Activity: Retype the whole listing below exactly, keeping every picture out of it.

Input:

=== Begin Enclosure ===

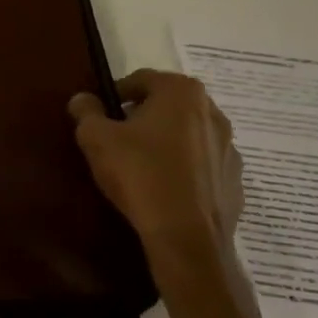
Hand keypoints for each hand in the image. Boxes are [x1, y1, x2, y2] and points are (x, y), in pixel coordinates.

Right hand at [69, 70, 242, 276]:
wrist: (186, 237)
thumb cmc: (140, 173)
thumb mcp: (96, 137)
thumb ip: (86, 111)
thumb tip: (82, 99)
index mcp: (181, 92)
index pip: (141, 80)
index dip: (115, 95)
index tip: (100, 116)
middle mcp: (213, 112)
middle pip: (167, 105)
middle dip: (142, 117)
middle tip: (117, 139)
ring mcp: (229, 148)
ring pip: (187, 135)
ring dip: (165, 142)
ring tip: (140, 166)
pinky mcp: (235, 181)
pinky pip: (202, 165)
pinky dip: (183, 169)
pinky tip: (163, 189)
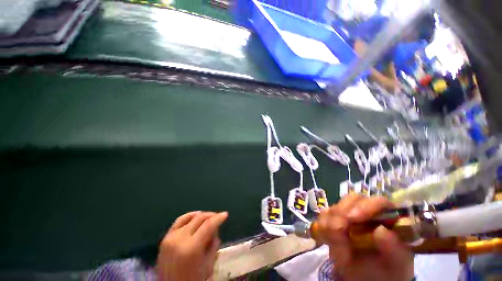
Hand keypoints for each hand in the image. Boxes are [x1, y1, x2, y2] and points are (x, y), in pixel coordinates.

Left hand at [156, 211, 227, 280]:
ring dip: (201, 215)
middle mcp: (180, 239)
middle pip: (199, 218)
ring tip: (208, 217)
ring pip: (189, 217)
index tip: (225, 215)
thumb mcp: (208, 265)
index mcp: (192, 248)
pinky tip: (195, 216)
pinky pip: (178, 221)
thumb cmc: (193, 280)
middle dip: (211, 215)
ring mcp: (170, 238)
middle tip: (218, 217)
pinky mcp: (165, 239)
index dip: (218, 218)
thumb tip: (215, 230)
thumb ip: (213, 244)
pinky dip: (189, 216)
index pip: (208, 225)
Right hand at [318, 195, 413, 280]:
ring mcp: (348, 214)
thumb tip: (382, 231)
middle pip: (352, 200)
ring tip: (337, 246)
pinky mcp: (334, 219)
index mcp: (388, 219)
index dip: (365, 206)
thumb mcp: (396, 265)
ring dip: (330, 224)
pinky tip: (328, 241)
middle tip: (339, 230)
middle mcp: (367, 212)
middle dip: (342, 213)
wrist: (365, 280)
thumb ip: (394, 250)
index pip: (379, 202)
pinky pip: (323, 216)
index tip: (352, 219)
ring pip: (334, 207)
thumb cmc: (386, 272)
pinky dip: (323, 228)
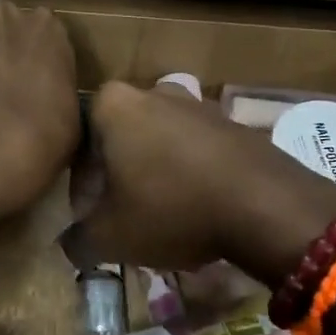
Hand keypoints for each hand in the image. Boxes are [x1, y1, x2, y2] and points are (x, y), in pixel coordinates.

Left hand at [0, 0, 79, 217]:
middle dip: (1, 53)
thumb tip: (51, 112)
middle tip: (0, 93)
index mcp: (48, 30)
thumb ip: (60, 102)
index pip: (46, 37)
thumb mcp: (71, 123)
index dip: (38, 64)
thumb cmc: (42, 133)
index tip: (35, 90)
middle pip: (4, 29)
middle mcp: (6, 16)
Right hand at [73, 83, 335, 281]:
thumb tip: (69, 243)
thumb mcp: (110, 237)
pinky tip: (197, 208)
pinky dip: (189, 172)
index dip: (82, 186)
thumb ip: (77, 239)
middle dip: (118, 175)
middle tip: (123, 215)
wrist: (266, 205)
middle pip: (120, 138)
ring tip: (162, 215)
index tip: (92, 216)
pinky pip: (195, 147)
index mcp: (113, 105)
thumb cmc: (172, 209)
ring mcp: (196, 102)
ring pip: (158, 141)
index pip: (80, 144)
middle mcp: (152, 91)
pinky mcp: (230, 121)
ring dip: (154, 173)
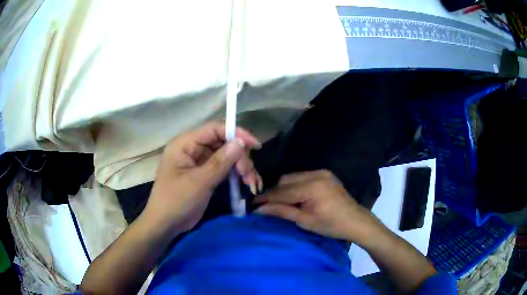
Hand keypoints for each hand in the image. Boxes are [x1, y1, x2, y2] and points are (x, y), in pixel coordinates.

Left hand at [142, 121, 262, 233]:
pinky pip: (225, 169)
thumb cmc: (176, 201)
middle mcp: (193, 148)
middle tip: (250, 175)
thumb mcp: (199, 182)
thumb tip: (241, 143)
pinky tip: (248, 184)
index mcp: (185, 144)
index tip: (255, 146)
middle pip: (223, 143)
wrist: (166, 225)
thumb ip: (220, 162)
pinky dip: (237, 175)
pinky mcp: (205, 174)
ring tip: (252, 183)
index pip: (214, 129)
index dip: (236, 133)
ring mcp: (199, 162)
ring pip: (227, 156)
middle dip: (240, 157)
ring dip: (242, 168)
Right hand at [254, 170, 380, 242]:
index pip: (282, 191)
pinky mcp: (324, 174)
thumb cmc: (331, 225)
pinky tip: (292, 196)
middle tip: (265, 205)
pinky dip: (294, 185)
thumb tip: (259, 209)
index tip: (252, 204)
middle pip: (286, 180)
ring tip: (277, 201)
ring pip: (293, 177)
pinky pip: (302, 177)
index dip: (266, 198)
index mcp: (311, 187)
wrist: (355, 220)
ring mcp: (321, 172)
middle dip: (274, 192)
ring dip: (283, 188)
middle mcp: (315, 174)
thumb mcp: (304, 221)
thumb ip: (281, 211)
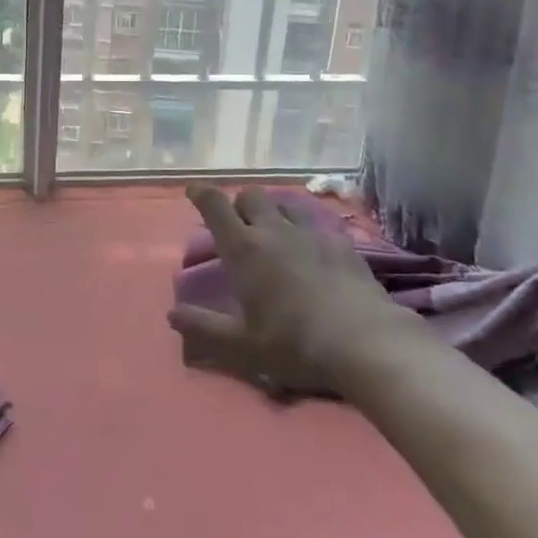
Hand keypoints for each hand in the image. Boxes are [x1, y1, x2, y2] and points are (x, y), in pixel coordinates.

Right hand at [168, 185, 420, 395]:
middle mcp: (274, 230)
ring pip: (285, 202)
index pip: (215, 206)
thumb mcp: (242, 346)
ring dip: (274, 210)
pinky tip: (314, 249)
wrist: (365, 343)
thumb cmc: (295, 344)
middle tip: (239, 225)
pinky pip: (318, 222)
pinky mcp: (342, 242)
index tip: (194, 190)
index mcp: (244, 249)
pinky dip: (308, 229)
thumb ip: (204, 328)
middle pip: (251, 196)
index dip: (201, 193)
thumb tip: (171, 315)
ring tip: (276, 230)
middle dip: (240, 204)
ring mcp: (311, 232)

=== End Enclosure ===

Exercise answer:
Hand keypoints for each hand in the image. Boxes are [x1, y1, x2, y2] and points are (x, y), in pixel coordinates.

Right hand at [69, 70, 242, 276]:
wrist: (186, 237)
thumb cmc: (140, 173)
thumb mcp: (96, 137)
thumb ip: (86, 111)
thumb tip: (82, 99)
index mcp: (181, 92)
index pip: (141, 80)
index dip: (115, 95)
index tip: (100, 116)
middle mcp: (213, 112)
middle pip: (167, 105)
middle dip: (142, 117)
middle tip: (117, 139)
ring mcp: (229, 148)
ring pip: (187, 135)
ring dip: (165, 142)
ring tip: (140, 166)
pinky mcp: (235, 181)
pinky pip: (202, 165)
pinky dip: (183, 169)
pinky tip: (163, 189)
Hand keypoints for each hand in the image. Boxes are [x1, y1, x2, y2] and points are (x, y), in pixel coordinates.

Left hand at [156, 211, 227, 280]:
ring dip: (201, 215)
middle mcp: (180, 239)
middle pip: (199, 218)
ring tip: (208, 217)
ring pip: (189, 217)
index tip: (225, 215)
thumb mcp: (208, 265)
index mcp: (192, 248)
pinky tip: (195, 216)
pinky pip: (178, 221)
thumb cmc: (193, 280)
middle dip: (211, 215)
ring mcp: (170, 238)
middle tip: (218, 217)
pinky mcp: (165, 239)
index dip: (218, 218)
thumb tip: (215, 230)
thumb ip: (213, 244)
pinky dip: (189, 216)
index pip: (208, 225)
Right hand at [318, 195, 413, 280]:
ring mcp: (348, 214)
thumb tip: (382, 231)
middle pip: (352, 200)
ring tip: (337, 246)
pinky mcp: (334, 219)
index mcp: (388, 219)
index dip: (365, 206)
thumb mcp: (396, 265)
ring dip: (330, 224)
pinky tip: (328, 241)
middle tip: (339, 230)
middle mcp: (367, 212)
middle dip: (342, 213)
wrist: (365, 280)
thumb ip: (394, 250)
index pip: (379, 202)
pinky pip: (323, 216)
index tip: (352, 219)
ring pip: (334, 207)
thumb cmc: (386, 272)
pinky dip: (323, 228)
Hand keypoints for each hand in the image. Boxes are [x1, y1, x2, y2] and points are (x, y), in pixel coordinates.

Left hand at [0, 0, 79, 217]:
middle dip: (1, 53)
thumb tip: (51, 112)
middle tip: (0, 93)
index mcp: (48, 30)
thumb ip: (60, 102)
index pip: (46, 37)
thumb mcp: (71, 123)
index dip: (38, 64)
thumb cmc: (42, 133)
index tip: (35, 90)
middle pip: (4, 29)
middle mcp: (6, 16)
Right hand at [73, 83, 335, 281]:
thumb tip: (69, 243)
thumb mcp: (110, 237)
pinky tip: (197, 208)
pinky dip: (189, 172)
index dip: (82, 186)
thumb ip: (77, 239)
middle dip: (118, 175)
middle tip: (123, 215)
wrist: (266, 205)
middle pip: (120, 138)
ring tip: (162, 215)
index tip: (92, 216)
pinky pip: (195, 147)
index mcp: (113, 105)
thumb cmc: (172, 209)
ring mcp: (196, 102)
ring pip: (158, 141)
index pip: (80, 144)
middle mcp: (152, 91)
pinky mcp: (230, 121)
ring dip: (154, 173)
Hand keypoints for each hand in the image. Boxes are [x1, y1, x2, y2] and points are (x, y), in pixel coordinates.

Left hand at [142, 121, 262, 233]:
pinky pip: (225, 169)
thumb cmc: (176, 201)
middle mcp: (193, 148)
middle tip: (250, 175)
thumb mcp: (199, 182)
thumb tip: (241, 143)
pinky tip: (248, 184)
index mcp: (185, 144)
index tip: (255, 146)
middle pip: (223, 143)
wrist: (166, 225)
thumb ip: (220, 162)
pinky dip: (237, 175)
pinky mcp: (205, 174)
ring tip: (252, 183)
index pip: (214, 129)
index dip: (236, 133)
ring mcp: (199, 162)
ring pip: (227, 156)
middle dip: (240, 157)
ring dip: (242, 168)
Right hand at [254, 170, 380, 242]:
index pip: (282, 191)
pinky mcp: (324, 174)
thumb cmc: (331, 225)
pinky tip: (292, 196)
middle tip: (265, 205)
pinky dip: (294, 185)
thumb tip: (259, 209)
index tip: (252, 204)
middle pip: (286, 180)
ring tip: (277, 201)
ring pip: (293, 177)
pinky pip: (302, 177)
index dip: (266, 198)
index mcp: (311, 187)
wrist: (355, 220)
ring mcp: (321, 172)
middle dip: (274, 192)
ring dip: (283, 188)
middle mcp: (315, 174)
thumb mcp: (304, 221)
thumb ip: (281, 211)
Hand keypoints for each hand in the image. Boxes are [x1, y1, x2, y2] and points are (x, y), in pixel coordinates.

Right hand at [168, 185, 420, 395]:
middle mcp: (274, 230)
ring pip: (285, 202)
index pip: (215, 206)
thumb mcp: (242, 346)
ring dip: (274, 210)
pinky tip: (314, 249)
wrist: (365, 343)
thumb cmc: (295, 344)
middle tip: (239, 225)
pinky pip: (318, 222)
pinky mcp: (342, 242)
index tip: (194, 190)
index mcp: (244, 249)
pinky dip: (308, 229)
thumb ip: (204, 328)
middle pip: (251, 196)
index dip: (201, 193)
thumb tip: (171, 315)
ring tip: (276, 230)
middle dip: (240, 204)
ring mcp: (311, 232)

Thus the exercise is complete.